BAMBINI CHE MUOIONO

Il presepio sfasciato dalla guerra

di Igor Man

 

Mentre nasce il Bambino ch’è già nato un altro muore. Ammazzato. Vita morte vita: è una roulette antica, non si ferma mai anche se i giuochi son fatti già da duemila anni e passa. Son sempre gli stessi per un motivo semplice: sono incisi nella Storia, sono la Storia.
Certum est quia impossibile.

Gesù nasce fra i pastori che in quel tempo erano strame della terra, sfrattati da ogni condivisione come oggi i Rom, i tossici, i mendicanti di mestiere coi bimbi affittati e i cani gonfi di sonnifero. Il peggio del peggio.

Per inginocchiarsi davanti al Bambino, i (quattro) Magi debbono farsi largo tra plebei lesti di coltello perché ladri di passo ma nessuno di loro toccherà i doni destinati a un Bambino che illumina del suo sorriso la grotta dove la vergine sua madre lo ha partorito. Nessuno ha detto ai pastori che quel Bambino è figlio dell’innocenza, che Jehoshù (Gesù; Isa) è padre e insieme fratello e figlio: di tutti, buoni e cattivi. Tuttavia prima di avvicinarsi alla mangiatoia, i pastori han spezzato il coltello contro la pietra bianca di Betlemme, per infine adorarlo, il Bambino, in ginocchio. E lui parla loro perché ne conosce il linguaggio cifrato, quello degli ultimi che saranno i primi.

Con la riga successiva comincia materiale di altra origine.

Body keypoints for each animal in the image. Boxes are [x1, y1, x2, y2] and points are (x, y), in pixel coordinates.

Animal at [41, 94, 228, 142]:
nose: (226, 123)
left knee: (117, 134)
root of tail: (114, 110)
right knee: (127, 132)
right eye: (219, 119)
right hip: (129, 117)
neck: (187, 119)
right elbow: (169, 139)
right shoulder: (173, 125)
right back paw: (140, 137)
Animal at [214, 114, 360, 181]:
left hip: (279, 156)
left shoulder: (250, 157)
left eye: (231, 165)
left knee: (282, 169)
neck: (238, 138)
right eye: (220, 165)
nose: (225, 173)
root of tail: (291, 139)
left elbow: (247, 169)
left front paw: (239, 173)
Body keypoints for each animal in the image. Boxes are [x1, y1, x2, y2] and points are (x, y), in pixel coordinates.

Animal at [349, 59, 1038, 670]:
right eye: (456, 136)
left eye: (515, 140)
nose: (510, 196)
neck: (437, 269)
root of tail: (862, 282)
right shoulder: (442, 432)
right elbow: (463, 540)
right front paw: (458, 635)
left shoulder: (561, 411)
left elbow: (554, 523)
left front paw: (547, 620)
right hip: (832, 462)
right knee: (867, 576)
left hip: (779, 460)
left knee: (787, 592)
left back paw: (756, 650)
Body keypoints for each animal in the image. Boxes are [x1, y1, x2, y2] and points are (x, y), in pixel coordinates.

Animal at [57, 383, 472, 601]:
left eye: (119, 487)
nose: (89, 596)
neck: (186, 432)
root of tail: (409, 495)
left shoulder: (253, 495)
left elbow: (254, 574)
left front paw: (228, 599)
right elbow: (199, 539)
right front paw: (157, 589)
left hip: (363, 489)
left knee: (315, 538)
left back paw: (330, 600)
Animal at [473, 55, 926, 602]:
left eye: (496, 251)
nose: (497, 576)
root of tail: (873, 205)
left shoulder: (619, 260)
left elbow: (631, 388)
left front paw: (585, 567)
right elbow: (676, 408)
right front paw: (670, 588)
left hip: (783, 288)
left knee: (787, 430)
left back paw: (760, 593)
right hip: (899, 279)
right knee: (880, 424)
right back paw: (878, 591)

Il Bambino è l’unico, là, in mezzo al presepio sfasciato dalla guerra, a conoscere il destino suo e dell’umanità. Egli è il Salvatore ma sa che non potrà salvare tutti e se ne cruccia. Epperò noi gli vogliamo bene lo stesso, perché ce l’ha messa tutta, povero Gesù, per salvarci: con la Parola, sacrificando la sua giovine vita. Lui, il bell’atleta ebreo che faceva sinanco 25 chilometri al giorno maciullandosi i piedi per essere là dove qualcuno lo aspettava, magari senza saperlo. Ma perché cercare persino chi non ti cerca? Perché la Carità va a tutti, risponde Gesù. Una cosa è giudicare, una cosa è fare l’elemosina.

Si chiama così la Carità proprio perché diamo l’elemosina anche a chi non la meriterebbe, ci spiega Giovanni Crisostomo nella sua «Omelia sull’elemosina» di lacerante attualità. «Molti ancora oggi son soliti inquisire i bisognosi, interrogandoli sulla loro provenienza, sulla condotta di vita, e non finiscono di rimproverarli (...). Ci sono schiavi fuggitivi, stranieri, avanzi di galera che han lasciato la loro patria per riversarsi nella nostra città in cerca di salvezza. E tu vai in collera?».

Non è facile seguire la rotta della Stella cometa mentre nasce Gesù e un altro bambino muore. Abbiamo sfasciato il presepio con la guerra ma è gran tempo che i maestri scrivano Pace sulla lavagna. Affinché il Bambino ch’è già nato possa trascriverla nel quaderno della nostra speranza.